— START OF SELECTED PASSAGE —

Hearing him complain about political maliciousness is akin to Mitt Romney complaining about dishonest rhetoric — it requires a stunning lack of self-awareness.
Speaking of Gingrich, Matt Bai has a lengthy item on the disgraced former House Speaker in the New York Times Magazine today, and it includes this jaw-dropper.
Gingrich says now, in what may be a characteristic bit of revisionist history, that it was clear early on that he needed to break free of his highly paid and conventional consultants, and that he and his wife, Callista, actually took their much-maligned Greek vacation last June — a pleasure trip in the middle of what was supposed to be his ramp-up as a candidate — in order to provoke a confrontation with the campaign’s leadership. (Gingrich later added that he really needed to see the Greek fiscal crisis up close.)
I’d love to know what it would take for a serious person to believe this. Gingrich’s new line is that he, just three weeks after launching a presidential campaign, decided to go on a luxury cruise to Greece. He did this in order to (a) infuriate his own staff, who had foolishly hoped the presidential candidate would start campaigning for the presidency, and who subsequently quit in disgust; and (b) be a tourist in a country facing a fiscal crisis.
We’ve all heard plenty of after-the-fact spinning to explain away embarrassments, but this clearly belongs in the “you’ve got to be kidding me” category.
It’s never a good sign when a presidential campaign’s insiders begin dishing dirt on their colleagues before voters start expressing their preferences. Take Rick Perry’s team, for example.
Four months ago, the Texas governor was the frontrunner and expected to excel in Iowa. Today, Perry appears likely to finish fourth or fifth, and may soon face questions about the long-term viability of his campaign.
It’s against this backdrop that Politico has a fairly-long piece on Perry’s advisers who’ve “begun laying the groundwork to explain how the Texas governor bombed so dramatically in a race that he seemed to control for a brief period upon entering the race in August.”

— END OF SELECTED PASSAGE —

EXERCISE TASKS
• a. Which people does the passage on the Gingrich and Perry campaigns mention by name?
• b. Duplicate the rows starting with the very first row and going on through the line with "For every layout".

— START OF DATA SECTION —

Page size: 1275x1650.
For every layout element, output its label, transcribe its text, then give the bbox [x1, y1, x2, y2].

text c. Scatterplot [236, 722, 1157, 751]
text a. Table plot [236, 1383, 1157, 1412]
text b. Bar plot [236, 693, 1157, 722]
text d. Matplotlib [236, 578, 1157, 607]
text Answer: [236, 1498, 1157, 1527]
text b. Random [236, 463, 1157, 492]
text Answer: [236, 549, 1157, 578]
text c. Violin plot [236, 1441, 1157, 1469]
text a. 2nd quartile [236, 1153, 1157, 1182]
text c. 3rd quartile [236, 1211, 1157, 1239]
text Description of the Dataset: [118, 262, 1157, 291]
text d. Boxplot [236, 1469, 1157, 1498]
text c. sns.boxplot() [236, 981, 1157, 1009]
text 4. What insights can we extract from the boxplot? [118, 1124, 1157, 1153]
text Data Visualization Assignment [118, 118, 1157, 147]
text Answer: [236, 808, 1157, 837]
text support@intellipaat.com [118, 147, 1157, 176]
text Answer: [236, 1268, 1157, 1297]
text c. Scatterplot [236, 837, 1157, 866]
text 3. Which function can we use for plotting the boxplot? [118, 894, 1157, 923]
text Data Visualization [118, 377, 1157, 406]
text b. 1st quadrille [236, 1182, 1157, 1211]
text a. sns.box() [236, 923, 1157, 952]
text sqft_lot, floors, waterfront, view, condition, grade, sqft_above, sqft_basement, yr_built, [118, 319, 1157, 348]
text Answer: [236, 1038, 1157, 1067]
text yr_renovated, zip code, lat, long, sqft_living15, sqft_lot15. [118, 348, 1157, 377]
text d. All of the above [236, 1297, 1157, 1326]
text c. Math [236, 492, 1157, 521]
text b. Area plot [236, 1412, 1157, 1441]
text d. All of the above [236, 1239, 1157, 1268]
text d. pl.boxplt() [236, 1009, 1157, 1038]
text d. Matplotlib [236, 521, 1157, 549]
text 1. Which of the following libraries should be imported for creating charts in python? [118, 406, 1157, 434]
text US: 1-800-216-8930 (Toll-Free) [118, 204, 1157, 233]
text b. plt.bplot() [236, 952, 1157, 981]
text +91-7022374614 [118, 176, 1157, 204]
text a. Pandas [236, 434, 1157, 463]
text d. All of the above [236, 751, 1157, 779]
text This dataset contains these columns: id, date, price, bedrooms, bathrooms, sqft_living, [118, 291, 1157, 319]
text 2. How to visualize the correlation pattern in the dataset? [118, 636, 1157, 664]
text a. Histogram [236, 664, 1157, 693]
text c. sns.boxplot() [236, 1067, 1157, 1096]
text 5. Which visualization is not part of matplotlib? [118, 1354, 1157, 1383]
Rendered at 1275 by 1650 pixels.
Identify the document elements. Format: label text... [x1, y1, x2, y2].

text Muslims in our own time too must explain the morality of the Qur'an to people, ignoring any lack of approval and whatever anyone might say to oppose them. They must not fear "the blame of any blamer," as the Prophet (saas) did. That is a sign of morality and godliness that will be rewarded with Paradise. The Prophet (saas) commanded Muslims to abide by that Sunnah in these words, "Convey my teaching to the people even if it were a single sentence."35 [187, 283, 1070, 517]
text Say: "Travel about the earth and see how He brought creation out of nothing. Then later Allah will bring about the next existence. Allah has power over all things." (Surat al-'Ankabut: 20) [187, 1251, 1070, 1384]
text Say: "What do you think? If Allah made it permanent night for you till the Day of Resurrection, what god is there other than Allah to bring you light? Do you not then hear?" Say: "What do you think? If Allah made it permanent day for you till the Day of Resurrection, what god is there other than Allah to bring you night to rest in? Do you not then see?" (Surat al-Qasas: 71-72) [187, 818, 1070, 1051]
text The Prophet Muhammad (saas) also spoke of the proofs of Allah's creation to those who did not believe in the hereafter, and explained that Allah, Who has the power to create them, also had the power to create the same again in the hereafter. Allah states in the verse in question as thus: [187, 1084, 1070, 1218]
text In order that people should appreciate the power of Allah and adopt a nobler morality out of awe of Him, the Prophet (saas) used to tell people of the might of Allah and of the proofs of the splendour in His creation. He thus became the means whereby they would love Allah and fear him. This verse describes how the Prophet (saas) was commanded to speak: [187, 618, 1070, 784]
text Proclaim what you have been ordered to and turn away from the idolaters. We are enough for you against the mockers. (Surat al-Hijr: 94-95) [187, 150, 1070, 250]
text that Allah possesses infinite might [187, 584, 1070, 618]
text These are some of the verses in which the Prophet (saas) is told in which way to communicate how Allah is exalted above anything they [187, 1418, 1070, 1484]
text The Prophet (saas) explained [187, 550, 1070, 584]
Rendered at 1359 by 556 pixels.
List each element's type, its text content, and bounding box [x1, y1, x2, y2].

— END OF DATA SECTION —

TASK RESPONSES
• a. Mitt Romney, Gingrich, Matt Bai, Callista, Rick Perry

• b.
Page size: 1275x1650.
For every layout element, output its label, transcribe its text, then give the bbox [x1, y1, x2, y2].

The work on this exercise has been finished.